2Tomaron los filisteos el arca de Dios, la introdujeron en el templo de Dagón y la colocaron al lado de Dagón * .
3Cuando al día siguiente se levantaron los asdodeos, se encontraron con que Dagón * estaba caído de bruces en tierra, delante del arca de Yahvé. Levantaron a Dagón y lo volvieron a su sitio.
4Pero a la mañana siguiente temprano, Dagón estaba caído de bruces en tierra, delante del arca de Yahvé, con la cabeza y sus dos manos rotas en el umbral; sólo quedaba parte del cuerpo.
5Por eso los sacerdotes de Dagón y todos los que entran en el templo de Dagón no pisan el umbral de Dagón en Asdod hasta el día de hoy * .

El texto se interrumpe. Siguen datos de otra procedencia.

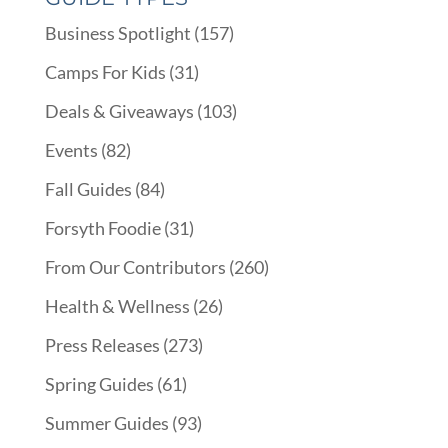
Business Spotlight
(157)
Camps For Kids
(31)
Deals & Giveaways
(103)
Events
(82)
Fall Guides
(84)
Forsyth Foodie
(31)
From Our Contributors
(260)
Health & Wellness
(26)
Press Releases
(273)
Spring Guides
(61)
Summer Guides
(93)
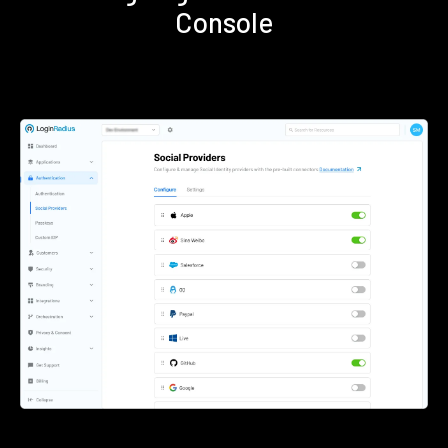
Console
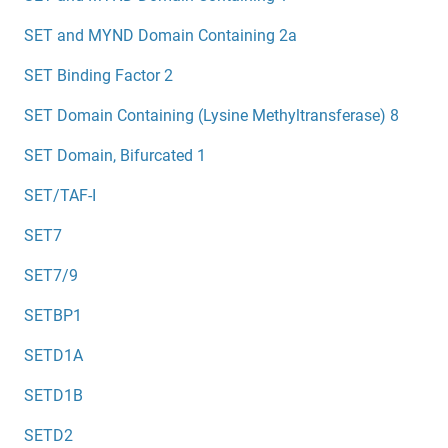
SET and MYND Domain Containing 2a
SET Binding Factor 2
SET Domain Containing (Lysine Methyltransferase) 8
SET Domain, Bifurcated 1
SET/TAF-I
SET7
SET7/9
SETBP1
SETD1A
SETD1B
SETD2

6La mano de Yahvé cayó pesadamente sobre los asdodeos hiriéndolos con tumores * , a Asdod y su comarca.
7Cuando los vecinos de Asdod vieron lo que sucedía, se dijeron: «Que no se quede entre nosotros el arca del Dios de Israel, porque su mano se ha endurecido contra nosotros y contra nuestro dios Dagón.»
8Hicieron, pues, convocar junto a ellos a todos los príncipes * de los filisteos y dijeron: «¿Qué debemos hacer con el arca del Dios de Israel?» Decidieron: «El arca del Dios de Israel será trasladada * a Gat.» Y trasladaron allí el arca del Dios de Israel.
9Pero así que la trasladaron, la mano de Yahvé cayó sobre la ciudad provocando gran terror; los hombres de la ciudad, desde el más pequeño al más grande, fueron castigados con tumores.
10Enviaron entonces el arca de Dios a Ecrón, pero cuando el arca de Dios llegó a la ciudad, exclamaron los ecronitas: «Han encaminado hacia mí el arca del Dios de Israel para hacerme perecer con mi pueblo.»
11Hicieron convocar a todos los príncipes de los filisteos y les dijeron: «Devolved el arca del Dios de Israel; que vuelva a su sitio y no me haga morir a mí y a mi pueblo.» Y es que un terror mortal se extendió por toda la ciudad, pues Dios había descargado su mano duramente contra ella.
12Los hombres que no murieron fueron atacados de tumores, y los alaridos de angustia de la ciudad subieron hasta el cielo.